Okay, grab your clipboard, 6 boxes and one roll of strapping tape. Head to the bedrooms. Put some boxes in each bedroom. We just want to have them handy for when you start to pack things up. In each bedroom I want you to check the entry door and the closet doors. When you pull the door shut does the lockset click into the strike plate without undo force? Does the door bind at the top or along the side. Is the knob loose, does it bind, or is it just right. Next check the closet door. Write down DOORS as your first heading and give this bedroom a name. On the second line write down the bedroom name and the deficiencies you've seen in the doors. Next proceed to another bedroom, and then the bathroom, and then any closet doors. Do all of the doors on that floor of the house. Then move on to another level. Don't worry about the boxes.

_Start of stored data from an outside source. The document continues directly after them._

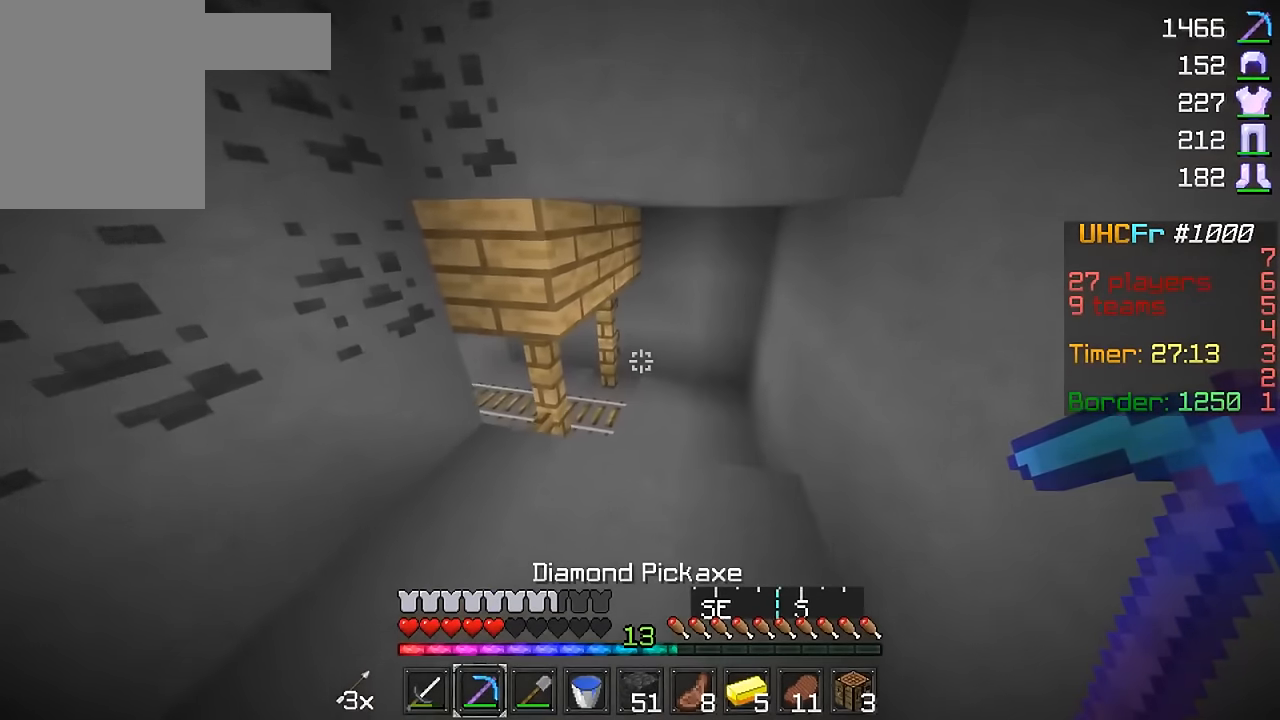
{"keys": ["w"], "mouse": [], "events": []}
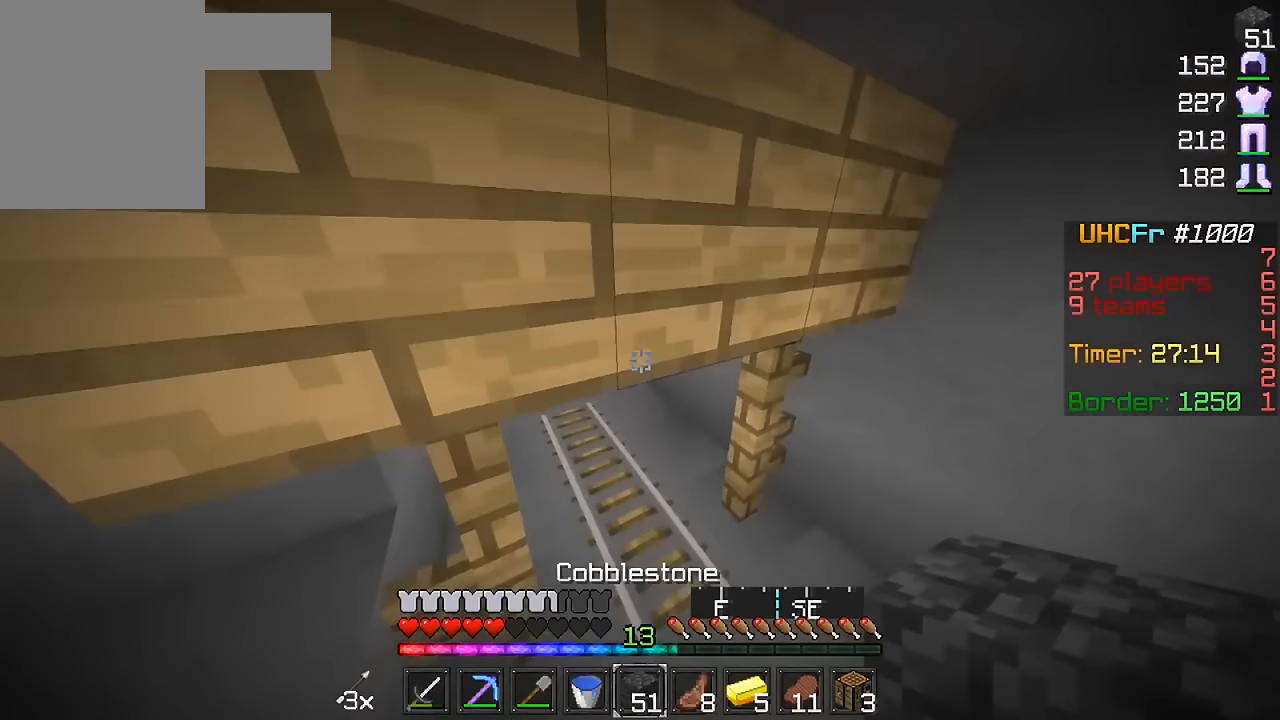
{"keys": ["w"], "mouse": [], "events": []}
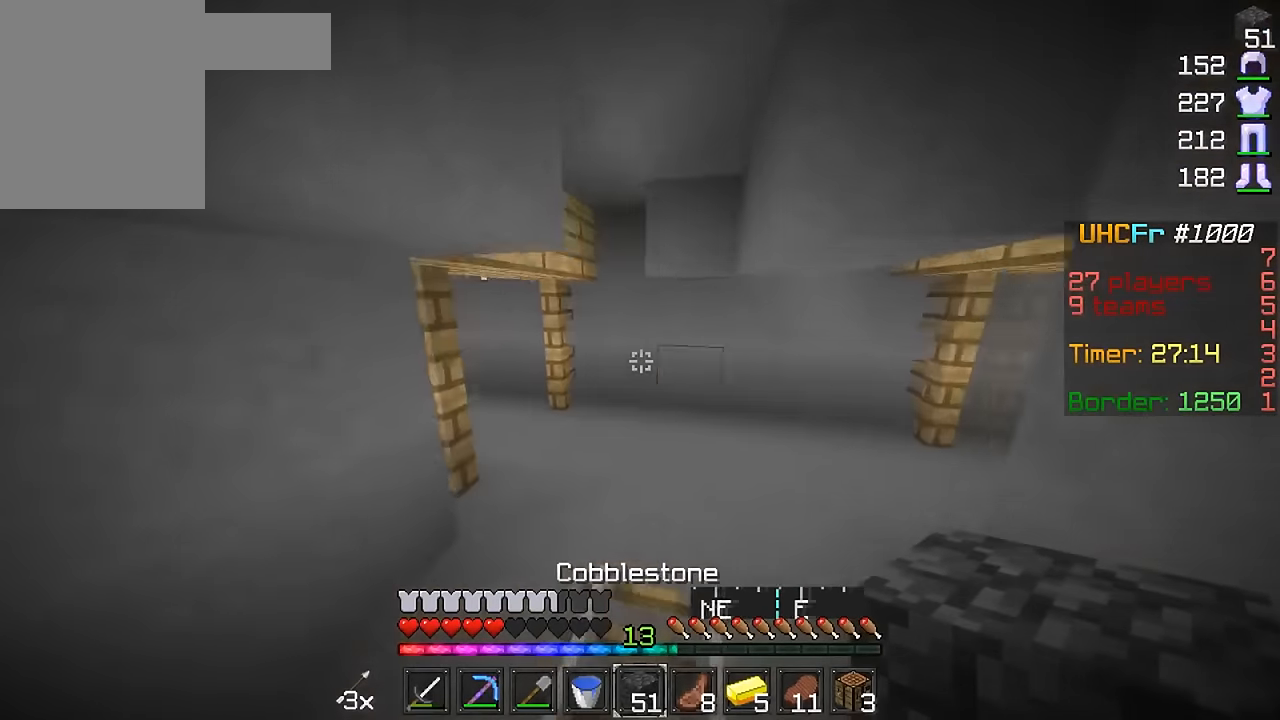
{"keys": ["w"], "mouse": [], "events": []}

Once you have noted repairs on all of the doors in the house, from top to bottom, put a clean sheet of paper in the clipboard and label it WINDOWS. Go back through the house in the same order you did the doors and write down deficiencies. You're looking for windows that don't operate as they should. You're looking for insulated glass that has lost its seal and is now "fogged." You're looking at the shades, blinds, drapes and other window coverings to see if they are in good shape or falling apart.
You're probably feeling like you have already been at this for an hour and haven't really done anything yet. Granted. Take a little break and in one of the bedrooms, assemble the boxes that are there and fill them up. You aren't going to be reading any of the books on the bookshelf anytime soon. Are their any seasonal clothes in the closet or dresser than you won't be needing for the next three months? Box them. All of those cute stuffed animals you've had since high school. In a box. If it's going good, go get some more boxes and fill them up. Eventually the whole house will be decluttered. You're doing this so the the buyer will see that there is plenty of room in this house to put all of their treasures.

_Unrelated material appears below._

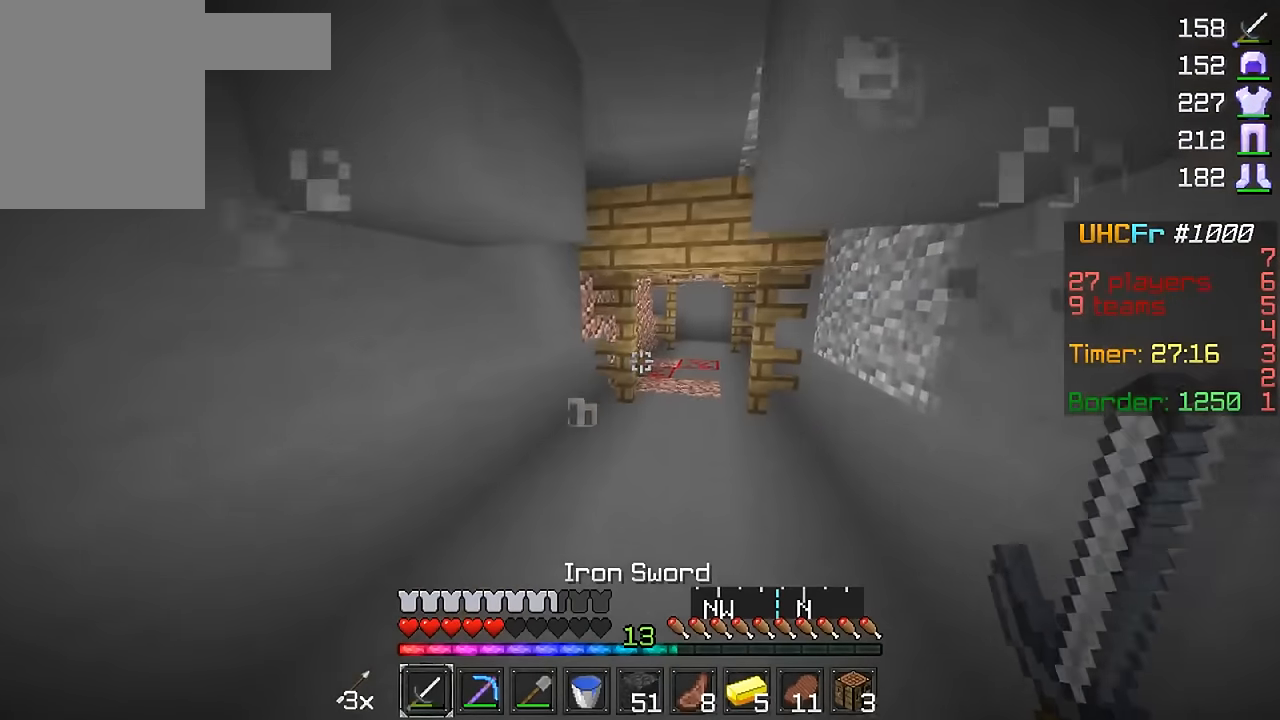
{"keys": ["w"], "mouse": [], "events": []}
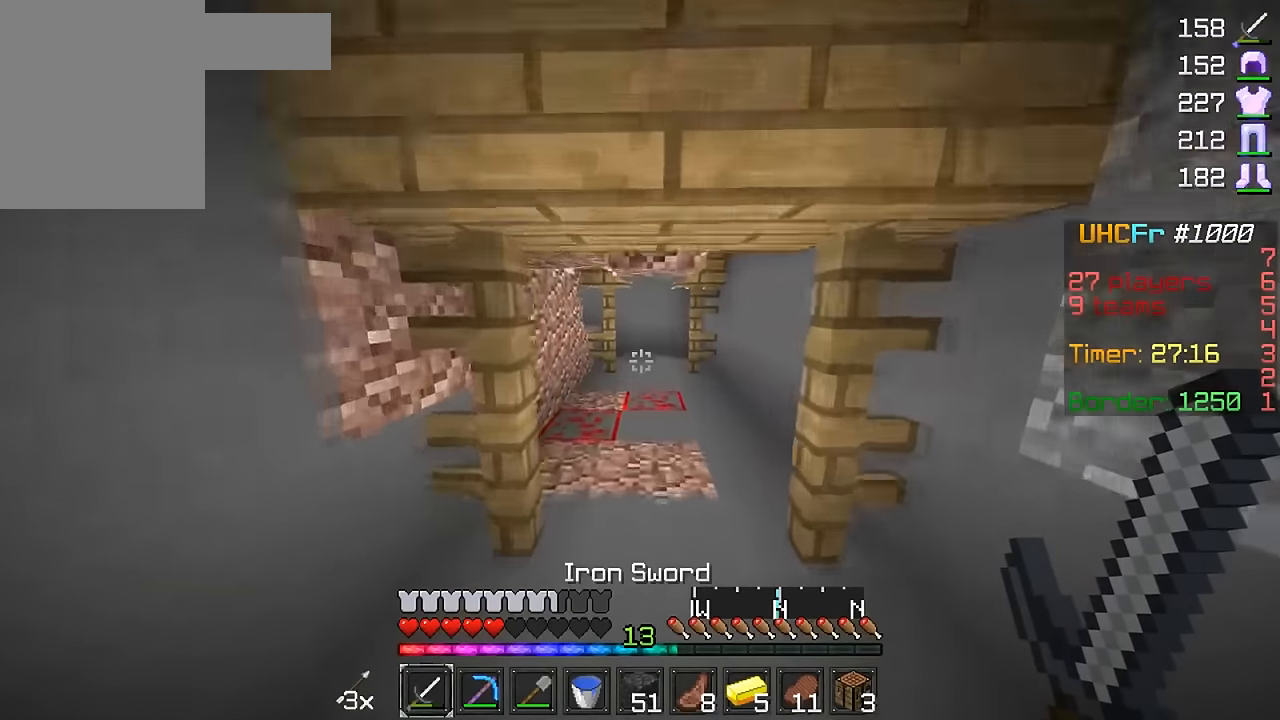
{"keys": ["w"], "mouse": [], "events": []}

Clipboard time again. You might even want to go to a hardware store and pick up an electric polarity tester. A small device that plugs into any wall outlet and it will tell you if it is wired properly or not. Clean sheet of paper. Write ELECTRICAL. Proceed through the house again in the same order as before. Check all of the light switches and outlets in each room. Take a look at the overhead fixtures. Are they full of dead bugs? Have they never been cleaned? Don't forget the kitchen, the pantry, the basement. Do the electrical check everywhere. In the basement there are often junction boxes without cover plates. Not covered? Not safe.
One more tour of the house with the clipboard and the clean paper with PLUMBING in the upper right hand corner. You don't have to do all of the rooms this time. Just where the plumbing is. Look for dripping faucets, leaks, anything that doesn't work right.
In part two of this series I'll talk about how to use these lists effectively and what other things will need to be done. Put the four lists in a safe place, and if you have any time left today, pack up a few more boxes.